- **CONSIGNE**
Selon l'extrait sur les accessoires haut de gamme pour fumeurs, quel est le prix du « canna-gar » Leica ?

- **EXTRAIT À LIRE**
Technikart

La culture du bédo serait en voie d’anoblissem­ent. Si la consommati­on d’herbe se raffine, les accessoire­s pour fumeurs eux-aussi deviennent plus beaux, moins merdiques, beaucoup plus cool. Serait-ce le début d’une nouvelle ère de la fumette chic ?

- Par Jean-Baptiste Chiara Photo Hype Williams

« Depuis que je me suis mis à la vaporisati­on, j’ai découvert tout un monde d’artisans autour de la weed. Je ne la consomme plus du tout de la même manière, c’est devenu un art de vaporiser de l’herbe de qualité dans des

beaux objets », explique Axel, 27 ans. Autrefois simple fumeur de pétard, il est devenu aujourd'hui l'un de ces nouveaux consommate­urs élégants pour qui la ganja est aussi noble que le pinard. Exit les bongs en plastique crados et les cendriers Bob Marley, place aux vaporisate­urs ultra-qualis et autres accessoire­s finement conçus. L'image de la weed a bien changé depuis dix ans, date de la légalisati­on du cannabis dans l'Etat du Colorado, ayant entraîné une déferlante verte qui dure encore. On parle aujourd'hui de green rush comme on parlait autrefois de ruée vers l'or – gold rush – tant les opportunit­és sont belles. Rien qu'aux USA, le marché du bédo pèserait près de 60 milliards de dollars. Tout ce pognon a donc vite fait de lisser l'image sulfureuse de la weed auprès des plus réacs. Il suffit de regarder la gueule des magasins de CBD en France – on les confond avec des centres de bien-être – pour s'en convaincre. Une offre plus qualitativ­e que jamais s'est donc développée autour de l'herbe magique, enfin dédiabolis­ée. Les graines Fruity Pebbles, vendues jusqu'à 1 500 euros, pour faire pousser de la beuh multicolor­e ou le hash' vieilli plusieurs années façon cuvée spéciale sont bien réels. Face à l'embourgeoi­sement de la consommati­on, des petits malins ont flairé le bon filon et se sont mis à proposer du matos premium destiné aux fins connaisseu­rs, mais aussi aux amateurs de bling-bling.

UNE PETITE PIPE ?

Pour vous la péter en soirée, vous pouvez désormais sortir un « canna-gar » Leica, un cigare vert fait avec 12 grammes de weed – 420 dollars. Effet garanti. Même les vieilles maisons se mettent à la fumette haut de gamme. A l'image de Devambez, fabricant français historique de cartes et menus pour les familles royales, aujourd'hui reconverti dans la feuille à rouler de luxe. 80 balles le paquet – impeccable. Les Américains se les arrachent. Une petite pipe à 22 000 dollars – en verre et en argent – ça vous dit ? Le bijoutier Jiro Kamata vous fait ça sans problème. Il n'y a presque plus un rappeur américain qui n'a pas créé sa marque de weed premium, à l'image de Jay-Z avec Monogram. Il vend son herbe dans des packagings minimalist­es noirs et numérotés. On ne sait plus si on achète du parfum ou de la beuh. Si certains proposent de beaux produits, d'autres y vont avec des grosses bottes merdeuses, comme les responsabl­es du « vin pétillant de luxe au CBD Amnesia », une bouteille en cuir à 120 balles… Doux Jésus ! Rassurez-vous, les esthètes aux portefeuil­les mal fournis trouveront eux aussi leur bonheur, grâce à une offre grandissan­te d'accessoire­s de bonne facture à prix raisonnabl­es. Comme chez Houseplant, la marque de l'acteur Seth Rogen, sorte de Maisons du Monde du fumeur, où l'on vend des cendriers, allumettes, briquets, plateaux, etc. Vous savez maintenant quoi acheter à votre stoner de frère pour Noël.

(Lignes issues d'une source de données)
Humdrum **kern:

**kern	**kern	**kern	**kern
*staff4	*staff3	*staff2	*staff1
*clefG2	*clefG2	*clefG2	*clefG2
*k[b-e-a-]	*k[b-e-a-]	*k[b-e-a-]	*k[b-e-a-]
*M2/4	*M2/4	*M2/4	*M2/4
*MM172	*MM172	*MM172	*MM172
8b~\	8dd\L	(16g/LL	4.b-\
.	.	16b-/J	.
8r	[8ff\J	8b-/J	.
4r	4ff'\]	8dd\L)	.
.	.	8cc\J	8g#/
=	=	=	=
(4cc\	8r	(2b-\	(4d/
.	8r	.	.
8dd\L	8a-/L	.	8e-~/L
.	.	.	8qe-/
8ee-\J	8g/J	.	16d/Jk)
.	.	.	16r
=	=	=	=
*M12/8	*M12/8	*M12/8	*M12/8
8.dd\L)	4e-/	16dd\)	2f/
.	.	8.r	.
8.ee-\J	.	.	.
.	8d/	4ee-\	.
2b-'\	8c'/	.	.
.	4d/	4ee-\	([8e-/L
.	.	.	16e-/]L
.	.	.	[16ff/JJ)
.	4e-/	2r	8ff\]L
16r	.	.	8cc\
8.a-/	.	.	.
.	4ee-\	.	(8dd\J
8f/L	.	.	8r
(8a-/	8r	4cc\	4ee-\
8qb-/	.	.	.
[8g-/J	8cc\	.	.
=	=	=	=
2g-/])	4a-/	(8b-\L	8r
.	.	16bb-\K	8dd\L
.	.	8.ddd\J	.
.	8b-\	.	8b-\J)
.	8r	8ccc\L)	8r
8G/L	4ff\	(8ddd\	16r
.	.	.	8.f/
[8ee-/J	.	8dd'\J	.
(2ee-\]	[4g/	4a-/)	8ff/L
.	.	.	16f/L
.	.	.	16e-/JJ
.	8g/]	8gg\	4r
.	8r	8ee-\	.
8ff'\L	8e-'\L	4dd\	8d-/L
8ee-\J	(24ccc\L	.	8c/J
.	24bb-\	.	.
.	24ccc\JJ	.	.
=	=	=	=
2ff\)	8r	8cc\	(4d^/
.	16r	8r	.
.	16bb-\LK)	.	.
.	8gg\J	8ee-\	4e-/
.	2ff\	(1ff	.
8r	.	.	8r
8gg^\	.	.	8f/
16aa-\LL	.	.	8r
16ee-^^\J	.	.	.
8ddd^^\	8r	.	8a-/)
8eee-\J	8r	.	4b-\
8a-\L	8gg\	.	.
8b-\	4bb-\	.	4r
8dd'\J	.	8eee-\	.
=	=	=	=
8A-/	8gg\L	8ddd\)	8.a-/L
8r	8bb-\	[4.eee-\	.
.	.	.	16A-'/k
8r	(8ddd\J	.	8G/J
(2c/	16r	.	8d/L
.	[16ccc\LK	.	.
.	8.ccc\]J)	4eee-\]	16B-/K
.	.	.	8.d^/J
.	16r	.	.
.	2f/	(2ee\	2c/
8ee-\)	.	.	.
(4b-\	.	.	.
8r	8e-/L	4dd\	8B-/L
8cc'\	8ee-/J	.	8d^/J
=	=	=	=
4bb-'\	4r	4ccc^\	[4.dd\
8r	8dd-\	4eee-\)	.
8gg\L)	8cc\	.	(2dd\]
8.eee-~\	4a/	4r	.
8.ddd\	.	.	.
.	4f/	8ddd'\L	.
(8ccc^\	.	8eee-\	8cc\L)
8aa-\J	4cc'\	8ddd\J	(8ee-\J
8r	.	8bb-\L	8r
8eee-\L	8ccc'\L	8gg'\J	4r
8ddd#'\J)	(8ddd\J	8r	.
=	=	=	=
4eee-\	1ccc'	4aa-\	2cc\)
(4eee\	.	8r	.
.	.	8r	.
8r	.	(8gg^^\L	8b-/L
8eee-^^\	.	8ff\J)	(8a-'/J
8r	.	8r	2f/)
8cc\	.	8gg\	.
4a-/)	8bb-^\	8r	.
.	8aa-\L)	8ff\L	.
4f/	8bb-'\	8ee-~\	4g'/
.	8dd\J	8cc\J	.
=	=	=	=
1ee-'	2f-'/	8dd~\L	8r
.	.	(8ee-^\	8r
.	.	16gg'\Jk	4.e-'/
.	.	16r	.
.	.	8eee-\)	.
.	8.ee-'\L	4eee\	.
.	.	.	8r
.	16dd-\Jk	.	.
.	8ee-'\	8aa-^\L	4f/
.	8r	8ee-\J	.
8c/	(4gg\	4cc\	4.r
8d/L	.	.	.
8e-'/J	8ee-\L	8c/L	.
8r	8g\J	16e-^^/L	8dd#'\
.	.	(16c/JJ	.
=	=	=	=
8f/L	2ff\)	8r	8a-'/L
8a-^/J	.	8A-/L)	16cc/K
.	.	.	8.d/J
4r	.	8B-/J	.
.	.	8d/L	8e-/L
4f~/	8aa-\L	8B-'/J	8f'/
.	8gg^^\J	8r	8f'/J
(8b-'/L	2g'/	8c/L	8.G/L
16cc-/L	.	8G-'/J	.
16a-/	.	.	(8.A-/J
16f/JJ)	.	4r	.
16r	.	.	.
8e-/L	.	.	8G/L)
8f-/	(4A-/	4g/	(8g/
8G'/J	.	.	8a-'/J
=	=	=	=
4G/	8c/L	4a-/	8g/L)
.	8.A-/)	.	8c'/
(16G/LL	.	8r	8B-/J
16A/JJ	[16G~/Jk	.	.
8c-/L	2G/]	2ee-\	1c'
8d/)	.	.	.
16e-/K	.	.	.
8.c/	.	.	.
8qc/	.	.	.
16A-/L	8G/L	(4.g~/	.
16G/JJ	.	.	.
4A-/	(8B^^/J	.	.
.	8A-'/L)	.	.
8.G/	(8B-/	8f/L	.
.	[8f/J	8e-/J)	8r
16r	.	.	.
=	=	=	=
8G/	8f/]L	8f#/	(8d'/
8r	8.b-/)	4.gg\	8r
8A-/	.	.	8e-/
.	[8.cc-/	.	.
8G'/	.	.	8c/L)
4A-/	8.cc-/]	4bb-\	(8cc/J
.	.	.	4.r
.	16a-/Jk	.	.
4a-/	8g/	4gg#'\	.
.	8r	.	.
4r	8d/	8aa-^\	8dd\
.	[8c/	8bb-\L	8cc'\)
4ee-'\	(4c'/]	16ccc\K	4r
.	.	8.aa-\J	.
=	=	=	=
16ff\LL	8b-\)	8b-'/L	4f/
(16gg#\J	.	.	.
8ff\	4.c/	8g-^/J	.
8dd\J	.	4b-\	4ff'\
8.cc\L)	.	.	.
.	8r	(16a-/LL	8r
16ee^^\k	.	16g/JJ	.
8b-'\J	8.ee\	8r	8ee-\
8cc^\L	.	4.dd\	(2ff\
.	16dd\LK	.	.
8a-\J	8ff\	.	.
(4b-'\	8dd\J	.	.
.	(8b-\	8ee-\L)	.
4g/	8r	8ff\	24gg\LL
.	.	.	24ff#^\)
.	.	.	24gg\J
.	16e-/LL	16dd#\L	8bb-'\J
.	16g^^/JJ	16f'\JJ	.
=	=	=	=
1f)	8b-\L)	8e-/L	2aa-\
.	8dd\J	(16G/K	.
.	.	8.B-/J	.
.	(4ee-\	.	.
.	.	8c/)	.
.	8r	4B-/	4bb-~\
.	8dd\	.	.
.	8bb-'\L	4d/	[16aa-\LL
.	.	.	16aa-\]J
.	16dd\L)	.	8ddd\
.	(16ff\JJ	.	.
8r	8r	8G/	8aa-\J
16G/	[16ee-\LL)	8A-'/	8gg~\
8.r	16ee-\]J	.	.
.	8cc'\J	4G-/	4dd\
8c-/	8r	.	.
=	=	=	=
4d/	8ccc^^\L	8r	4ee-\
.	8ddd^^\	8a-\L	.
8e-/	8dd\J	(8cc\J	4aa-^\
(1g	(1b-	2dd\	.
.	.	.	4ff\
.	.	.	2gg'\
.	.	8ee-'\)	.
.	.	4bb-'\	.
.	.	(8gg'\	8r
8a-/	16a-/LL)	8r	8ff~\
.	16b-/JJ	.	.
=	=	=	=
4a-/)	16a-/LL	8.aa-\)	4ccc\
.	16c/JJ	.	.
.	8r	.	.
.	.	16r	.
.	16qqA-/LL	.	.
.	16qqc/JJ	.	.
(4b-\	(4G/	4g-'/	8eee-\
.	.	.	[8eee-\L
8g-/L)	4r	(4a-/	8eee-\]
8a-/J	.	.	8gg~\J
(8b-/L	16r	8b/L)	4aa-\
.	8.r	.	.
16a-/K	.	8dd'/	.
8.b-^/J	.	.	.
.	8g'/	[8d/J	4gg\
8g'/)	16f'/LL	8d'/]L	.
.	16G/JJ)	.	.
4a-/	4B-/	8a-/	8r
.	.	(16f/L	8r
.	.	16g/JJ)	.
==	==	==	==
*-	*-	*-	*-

- **RÉPONSE RÉDIGÉE**
Il coûte 420 dollars.